* BEGIN Extract *

Defendant moves to dismiss Plaintiff's suit for one central reason: it claims the suit is time-barred by the Plan's three-year limitations period, "which required Plaintiff to initiate an action challenging Unum's claim decision on or before August 6, 2018." (Doc. 18-1, at 2.) Defendant claims that under ERISA, this time limit is enforceable as a matter of law, and that Plaintiff is not entitled to equitable tolling of this time period because she failed to diligently pursue her ERISA claims - namely, by failing to "simply ascertain[], and comply[] with, the Group Policy's limitations period." (Id.) Aside from the time-limitation argument, Defendant claims the revised SSD decision "cannot be reviewed as evidence outside the administrative record in an action challenging Unum's claim decision as a matter of law, and otherwise has no substantive bearing on a review of [the same]." (Id. at 3.)

Plaintiff does not dispute that under the terms of the Plan, she was required to submit her proof of claim on August 6, 2015 (which triggered the three-year clock), meaning the latest day to file her lawsuit was August 6, 2018. (Doc. 18-1, at 12-13.) This action was not filed until April 1, 2021. (Doc. 1.)

Plaintiff notes that the Plan gives her a "right to bring a civil suit under [ERISA §] 502(a)," also known as ERISA § 1132(a), which provides that "[a] civil action may be brought ... by a participant or beneficiary ... to recover benefits due to him under the terms of his plan, to enforce his rights under the terms of the plan, or to clarify his rights to future benefits under the terms of the plan." (Doc. 1, SI 10); 29 U.S.C. § 1132(a) (1) (B) .

* END Extract *

* _Direction A_: Copy out each of the rows below that contains the string "kern".

* BEGIN Data shown *

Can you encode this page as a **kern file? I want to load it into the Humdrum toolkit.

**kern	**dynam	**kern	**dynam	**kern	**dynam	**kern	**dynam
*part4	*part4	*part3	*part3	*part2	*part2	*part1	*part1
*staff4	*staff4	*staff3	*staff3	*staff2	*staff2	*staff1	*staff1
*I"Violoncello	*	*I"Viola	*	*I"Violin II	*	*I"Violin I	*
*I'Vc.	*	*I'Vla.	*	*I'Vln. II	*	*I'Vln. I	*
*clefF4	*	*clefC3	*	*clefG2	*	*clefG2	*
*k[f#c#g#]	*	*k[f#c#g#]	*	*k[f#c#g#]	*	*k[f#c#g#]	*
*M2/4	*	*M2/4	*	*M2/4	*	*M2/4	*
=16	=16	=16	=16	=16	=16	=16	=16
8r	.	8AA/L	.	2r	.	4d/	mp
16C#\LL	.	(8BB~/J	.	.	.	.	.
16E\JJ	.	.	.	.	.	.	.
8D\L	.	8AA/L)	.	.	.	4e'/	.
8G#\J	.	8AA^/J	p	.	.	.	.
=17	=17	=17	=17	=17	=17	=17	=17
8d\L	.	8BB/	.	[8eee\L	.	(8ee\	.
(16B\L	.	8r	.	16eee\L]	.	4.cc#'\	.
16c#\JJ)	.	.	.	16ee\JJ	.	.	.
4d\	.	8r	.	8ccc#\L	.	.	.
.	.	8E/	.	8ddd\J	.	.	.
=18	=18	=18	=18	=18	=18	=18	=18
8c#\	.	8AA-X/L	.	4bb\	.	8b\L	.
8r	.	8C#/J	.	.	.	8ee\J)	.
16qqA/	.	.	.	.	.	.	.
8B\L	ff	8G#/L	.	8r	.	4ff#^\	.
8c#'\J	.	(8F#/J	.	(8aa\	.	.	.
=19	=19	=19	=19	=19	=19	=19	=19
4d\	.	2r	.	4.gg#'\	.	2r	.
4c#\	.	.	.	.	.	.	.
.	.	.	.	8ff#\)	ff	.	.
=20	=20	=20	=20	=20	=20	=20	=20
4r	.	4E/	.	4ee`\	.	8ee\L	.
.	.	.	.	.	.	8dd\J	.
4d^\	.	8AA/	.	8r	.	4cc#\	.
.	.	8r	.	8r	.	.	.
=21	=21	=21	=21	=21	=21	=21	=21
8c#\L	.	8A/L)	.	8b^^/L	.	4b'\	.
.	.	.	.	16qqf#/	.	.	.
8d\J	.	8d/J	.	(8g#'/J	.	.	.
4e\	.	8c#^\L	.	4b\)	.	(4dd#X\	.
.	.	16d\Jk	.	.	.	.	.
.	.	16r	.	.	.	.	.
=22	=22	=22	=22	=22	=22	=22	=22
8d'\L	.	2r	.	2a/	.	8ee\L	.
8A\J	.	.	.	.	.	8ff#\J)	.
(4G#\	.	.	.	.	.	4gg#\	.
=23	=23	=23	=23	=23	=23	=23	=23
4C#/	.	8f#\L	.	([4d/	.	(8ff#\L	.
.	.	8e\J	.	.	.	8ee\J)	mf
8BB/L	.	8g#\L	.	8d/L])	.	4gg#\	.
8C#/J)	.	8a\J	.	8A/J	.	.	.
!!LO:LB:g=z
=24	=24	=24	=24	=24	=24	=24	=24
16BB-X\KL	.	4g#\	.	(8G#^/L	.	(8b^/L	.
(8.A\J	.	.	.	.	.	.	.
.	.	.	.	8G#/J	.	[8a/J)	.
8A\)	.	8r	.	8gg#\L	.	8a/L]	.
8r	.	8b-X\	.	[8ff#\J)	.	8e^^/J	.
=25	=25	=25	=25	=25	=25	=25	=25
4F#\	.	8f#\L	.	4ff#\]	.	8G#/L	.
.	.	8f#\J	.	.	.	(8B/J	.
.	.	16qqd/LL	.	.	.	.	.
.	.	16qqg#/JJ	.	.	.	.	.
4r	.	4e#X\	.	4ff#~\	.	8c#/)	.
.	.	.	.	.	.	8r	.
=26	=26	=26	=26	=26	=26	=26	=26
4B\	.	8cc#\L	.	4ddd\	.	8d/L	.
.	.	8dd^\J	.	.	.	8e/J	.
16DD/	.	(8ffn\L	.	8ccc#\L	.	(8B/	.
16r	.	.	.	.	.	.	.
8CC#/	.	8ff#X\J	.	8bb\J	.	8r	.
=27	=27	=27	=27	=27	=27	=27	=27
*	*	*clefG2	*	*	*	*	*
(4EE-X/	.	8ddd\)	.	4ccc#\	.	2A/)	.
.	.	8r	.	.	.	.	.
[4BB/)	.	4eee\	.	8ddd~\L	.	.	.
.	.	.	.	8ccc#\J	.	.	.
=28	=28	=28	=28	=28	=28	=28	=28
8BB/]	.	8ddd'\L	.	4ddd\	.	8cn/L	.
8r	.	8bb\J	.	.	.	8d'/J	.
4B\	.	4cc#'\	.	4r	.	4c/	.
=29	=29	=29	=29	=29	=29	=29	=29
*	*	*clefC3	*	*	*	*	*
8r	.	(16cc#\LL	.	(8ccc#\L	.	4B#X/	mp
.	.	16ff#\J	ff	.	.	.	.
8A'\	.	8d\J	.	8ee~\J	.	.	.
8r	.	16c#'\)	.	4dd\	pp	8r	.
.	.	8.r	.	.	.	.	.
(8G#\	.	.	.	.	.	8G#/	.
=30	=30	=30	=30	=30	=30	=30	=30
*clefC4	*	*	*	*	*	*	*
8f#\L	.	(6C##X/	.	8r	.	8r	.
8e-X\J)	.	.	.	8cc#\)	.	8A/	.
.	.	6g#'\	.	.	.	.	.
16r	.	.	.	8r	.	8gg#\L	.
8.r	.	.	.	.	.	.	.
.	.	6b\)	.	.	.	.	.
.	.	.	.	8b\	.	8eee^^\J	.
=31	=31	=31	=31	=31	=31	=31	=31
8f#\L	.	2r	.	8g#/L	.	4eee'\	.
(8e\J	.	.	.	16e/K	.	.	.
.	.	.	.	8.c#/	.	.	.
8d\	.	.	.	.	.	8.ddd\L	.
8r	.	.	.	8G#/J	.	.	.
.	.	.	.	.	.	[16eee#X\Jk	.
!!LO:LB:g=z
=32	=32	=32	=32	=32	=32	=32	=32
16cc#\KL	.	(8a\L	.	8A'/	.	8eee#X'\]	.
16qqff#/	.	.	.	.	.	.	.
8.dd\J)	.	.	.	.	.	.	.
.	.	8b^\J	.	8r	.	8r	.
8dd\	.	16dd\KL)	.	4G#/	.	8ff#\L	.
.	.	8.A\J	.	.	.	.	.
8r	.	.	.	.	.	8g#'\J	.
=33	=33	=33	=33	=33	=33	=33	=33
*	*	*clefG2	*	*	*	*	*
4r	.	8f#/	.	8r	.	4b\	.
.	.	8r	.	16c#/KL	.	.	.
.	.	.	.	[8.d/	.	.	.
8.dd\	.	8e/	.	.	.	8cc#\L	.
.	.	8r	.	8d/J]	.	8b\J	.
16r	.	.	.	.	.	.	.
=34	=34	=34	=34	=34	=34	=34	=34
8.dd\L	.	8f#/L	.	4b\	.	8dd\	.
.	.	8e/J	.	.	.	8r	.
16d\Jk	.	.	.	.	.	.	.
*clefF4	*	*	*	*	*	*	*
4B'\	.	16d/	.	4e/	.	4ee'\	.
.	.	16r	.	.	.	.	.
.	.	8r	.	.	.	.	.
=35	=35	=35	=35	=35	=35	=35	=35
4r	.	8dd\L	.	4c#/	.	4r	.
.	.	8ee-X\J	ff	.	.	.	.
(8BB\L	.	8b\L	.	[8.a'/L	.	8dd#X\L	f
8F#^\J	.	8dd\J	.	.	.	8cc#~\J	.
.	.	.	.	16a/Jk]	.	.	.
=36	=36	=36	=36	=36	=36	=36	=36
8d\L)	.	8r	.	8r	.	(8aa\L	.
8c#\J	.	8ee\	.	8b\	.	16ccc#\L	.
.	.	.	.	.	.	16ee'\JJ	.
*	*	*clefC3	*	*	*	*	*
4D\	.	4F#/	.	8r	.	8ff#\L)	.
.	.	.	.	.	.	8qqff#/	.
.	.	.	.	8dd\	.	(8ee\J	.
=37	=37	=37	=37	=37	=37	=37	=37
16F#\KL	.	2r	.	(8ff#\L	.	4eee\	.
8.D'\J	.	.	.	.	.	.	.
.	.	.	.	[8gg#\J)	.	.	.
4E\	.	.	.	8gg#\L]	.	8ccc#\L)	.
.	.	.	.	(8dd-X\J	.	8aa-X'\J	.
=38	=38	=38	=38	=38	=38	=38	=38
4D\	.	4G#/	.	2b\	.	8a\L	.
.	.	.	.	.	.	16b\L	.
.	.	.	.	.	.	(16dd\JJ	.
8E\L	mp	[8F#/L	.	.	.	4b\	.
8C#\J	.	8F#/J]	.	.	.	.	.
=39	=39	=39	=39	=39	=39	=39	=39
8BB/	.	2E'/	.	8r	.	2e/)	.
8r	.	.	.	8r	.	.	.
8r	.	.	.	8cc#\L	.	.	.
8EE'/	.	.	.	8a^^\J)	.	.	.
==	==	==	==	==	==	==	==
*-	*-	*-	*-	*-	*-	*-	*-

* END Data shown *

* _Direction B_: Write what comes next in the passage on the ERISA limitations dispute above, picking up after its last sentence.

* _Reply A_:
Can you encode this page as a **kern file? I want to load it into the Humdrum toolkit.
**kern	**dynam	**kern	**dynam	**kern	**dynam	**kern	**dynam

* _Reply B_:
"ERISA does not provide a statute of limitations for suits brought under § 502(a)(1)(B) to recover benefits. Thus, courts borrow the most closely analogous state limitations period." Northlake Reg'1 Med. Ctr. V. Waffle House Sys. Empl. Benefit Plan, 160 F.3d 1301, 1303 (11th Cir. 1998) (citations omitted). "Choosing which state statute to borrow is unnecessary, however, where the parties have contractually agreed upon a limitations period." Id. Here, the Parties contractually agreed upon a three-year limitations period. (Doc. 18-2, at 18.) As a result, the Court "must give effect" to this limitation provision unless it determines "either that the period is unreasonably short, or that a 'controlling statute' prevents the limitations provision from taking effect." Heimeshoffv v. Hartford Life & Accident Ins. Co., 571 U.S. 99, 109 (2013) (citation omitted). Plaintiff does not claim the limitations period is unreasonably short, nor does she argue any statute prevents the Plan's limitations period from taking effect.

Although Plaintiff did not attach the Plan and denial letters (Docs. 18-2 and 18-4) as exhibits to her amended complaint, Defendant attached them to its motion to dismiss, and the documents are both undisputed and central to Plaintiff's amended complaint. (See Day v. Taylor, 400 F.3d 1272, 1275-76 (11th Cir. 2005) (holding that while "[t]he district court generally must convert a motion to dismiss into a motion for summary judgment if it considers materials outside the complaint . . . the court may consider a document attached to a motion to dismiss without converting the motion into one for summary judgment if the attached document is (1) central to the plaintiff's claim and (2) undisputed." (internal quotations and citations omitted).) Accordingly, the Court declines to convert Defendant's motion into one for summary judgment.

Accordingly, the Court finds the three-year limitations period reasonable and enforceable.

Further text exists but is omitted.